A la postre, la metáfora del lienzo herido no resulta ser sólo marca de desolación, fracaso o crisis, sino también, gracias a su poder para pasmar, chance de re-pensar cómo practicar la pintura expandiéndola, sin salir del cuadro.
Sobre Marcelo Legrand
“Por sedimentación”
La larga trayectoria de Marcelo Legrand ha ido cementando un modus pingendi donde se invierte la postura que domina mucho abstractismo hoy, consagrado a la directa exornación, fiel a acuerdos amansadores o a cóleras estériles.
Para Legrand y sus vertiginosos tinglados de color y no color, se trata, en cambio, del sistémico homicidio de cada fuga en la complacencia estética y simbólica, y ahí reside su pujanza y su autobuscado límite. La imagen más elocuente para describir su accionar es la de un explorador que rastrea territorios mientras los crea: nebulosas sorprendentes hechas de burbujeantes babas negras, manchas escindidas entre raquíticas alusiones al geometrismo y prolapsos inevitables de la mácula, ritmos que se engolfan o se desplazan y rarefacen, tintas que colisionan entre sí, líneas que liberan o suprimen coágulos y masas –donando o negando protagonismos–, filtraciones que accionan desde el revés de la tela.
Se trata siempre de construcciones elaboradas que no abanderan ninguna “pureza” del cuadro ni delirio autárquico greenbergiano, sino que se hacen sismógrafos del estado, intensamente problemático, de la abstracción misma. Una abstracción que tiene que seguir existiendo, como enunciado balbucientemente conflictivo de un psiquismo que no es sólo personal, sino colectivo, aún cuando parezca, por momentos, haber perdido su soporte social, por desgaste. Legrand enfrenta también ese nudo: nada casual que sus enormes cuadros carezcan de un fondo pintado, y exhiban la tela “casi” cruda –la textura apenas velada por una mezcla de cola de conejo y tiza que baja el tono blanco original dejando sin embargo la “sensación” de la fibra virgen– , elemento especular al vacío dejado por el apaciguamiento del debate en torno a lo informal, con su hipotética y luchada amenaza a la figuración. (Y la figuración regresa, como fuese en incubación, en las deformidades legrandianas por medio de ese “complejo” de Rorschach que todos custodiamos consciente o inconscientemente).
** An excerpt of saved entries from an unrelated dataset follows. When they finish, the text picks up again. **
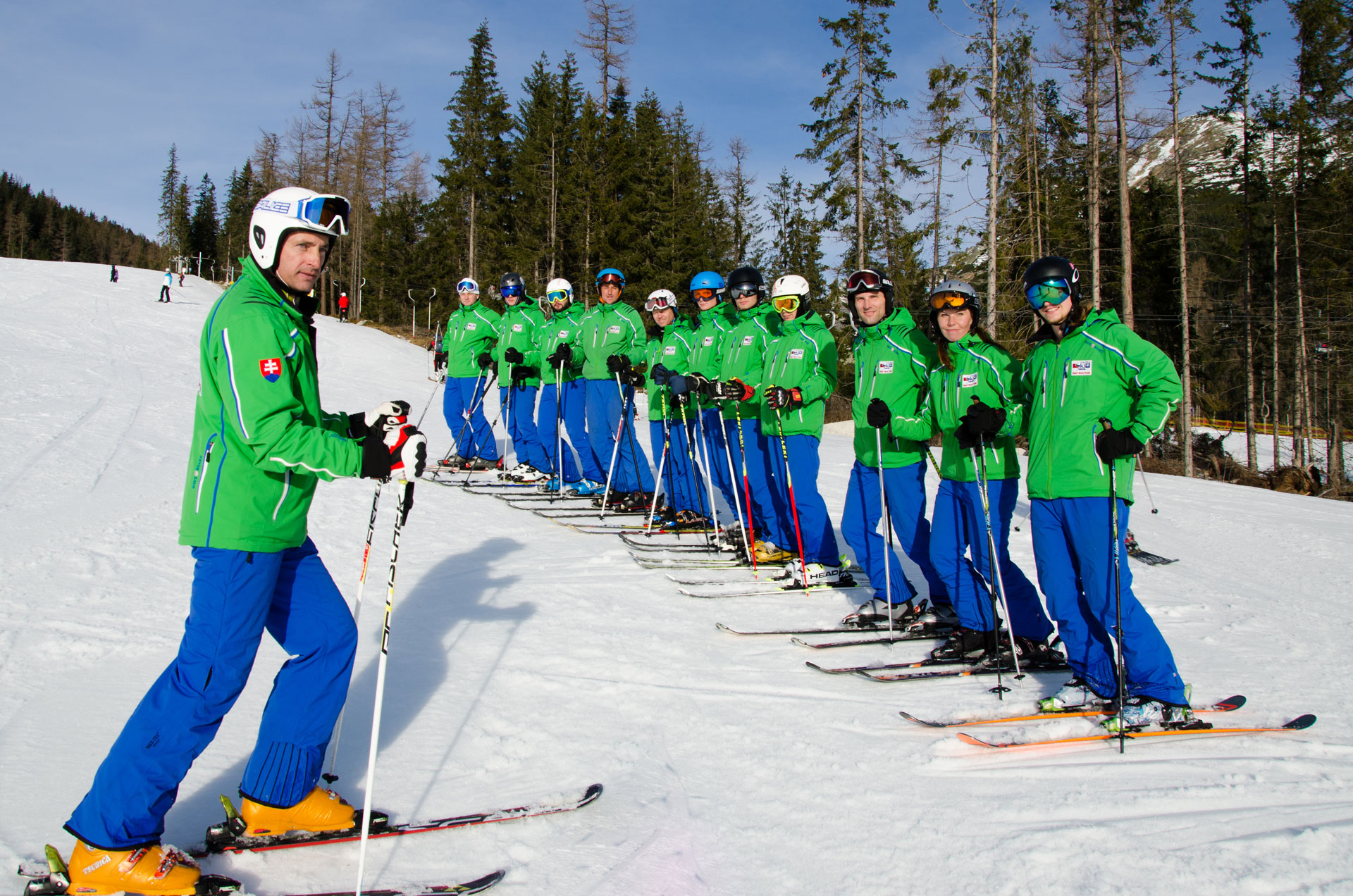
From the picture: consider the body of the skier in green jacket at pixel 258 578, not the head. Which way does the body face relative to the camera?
to the viewer's right

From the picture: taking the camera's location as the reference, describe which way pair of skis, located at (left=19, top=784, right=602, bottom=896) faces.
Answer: facing to the right of the viewer

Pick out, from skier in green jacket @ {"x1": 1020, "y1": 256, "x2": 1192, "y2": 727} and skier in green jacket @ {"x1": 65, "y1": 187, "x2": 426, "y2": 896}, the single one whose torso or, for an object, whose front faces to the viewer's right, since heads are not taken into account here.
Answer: skier in green jacket @ {"x1": 65, "y1": 187, "x2": 426, "y2": 896}

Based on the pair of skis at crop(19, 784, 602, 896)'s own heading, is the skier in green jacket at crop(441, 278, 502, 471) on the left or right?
on its left

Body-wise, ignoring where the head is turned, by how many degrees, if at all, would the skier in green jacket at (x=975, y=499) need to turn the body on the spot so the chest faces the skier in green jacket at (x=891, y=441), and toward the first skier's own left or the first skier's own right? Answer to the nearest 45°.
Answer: approximately 90° to the first skier's own right

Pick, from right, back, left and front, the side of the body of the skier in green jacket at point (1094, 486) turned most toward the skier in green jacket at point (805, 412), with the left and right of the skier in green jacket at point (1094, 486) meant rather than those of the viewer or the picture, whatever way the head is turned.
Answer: right

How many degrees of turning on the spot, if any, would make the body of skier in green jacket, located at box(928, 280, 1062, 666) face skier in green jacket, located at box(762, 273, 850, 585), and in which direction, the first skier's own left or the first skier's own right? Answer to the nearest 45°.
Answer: approximately 90° to the first skier's own right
Si el informalismo aletea sin ramas donde descansar, los grumos y líneas y chorros de Legrand se expanden sobre la trama sedosa del lienzo, mimándola y minándola, pero sin mezclarse realmente, en su conjunto, a ella y a la nada que representa, escapando así al fin de su historia. Como el mismo artista ha declarado, todos sus cuadros terminan varias veces, acción diferente a la de no finalizar la obra, a la de dejarla abierta. Es más, por ende, que un sencillo y febril pintar perpetuamente in progress o un encomio de lo inacabado: las telas de Legrand (por ejemplo, en esta instancia, sus tres monumentales dípticos), algunas trabajadas durante años, mueren y nacen cíclicamente, dejando estratos –cuadros sobre cuadros dentro del mismo marco– , capas decantadas de tiempo y color, sedimentadas en laberintos de los que la mirada no quiere salir.
Textos de Riccardo Boglione.
Sobre MUNAR
MUNAR está situado en el barrio de La Boca (Distrito de las Artes), en lo que queda de una vieja cantina a orillas del riachuelo. Dirigida por Diego y Florencia Benzacar, quienes buscan promover y difundir un lugar de encuentro en el que confluyen recursos materiales y humanos con el objetivo de favorecer las capacidades de transformación y de creación de las personas.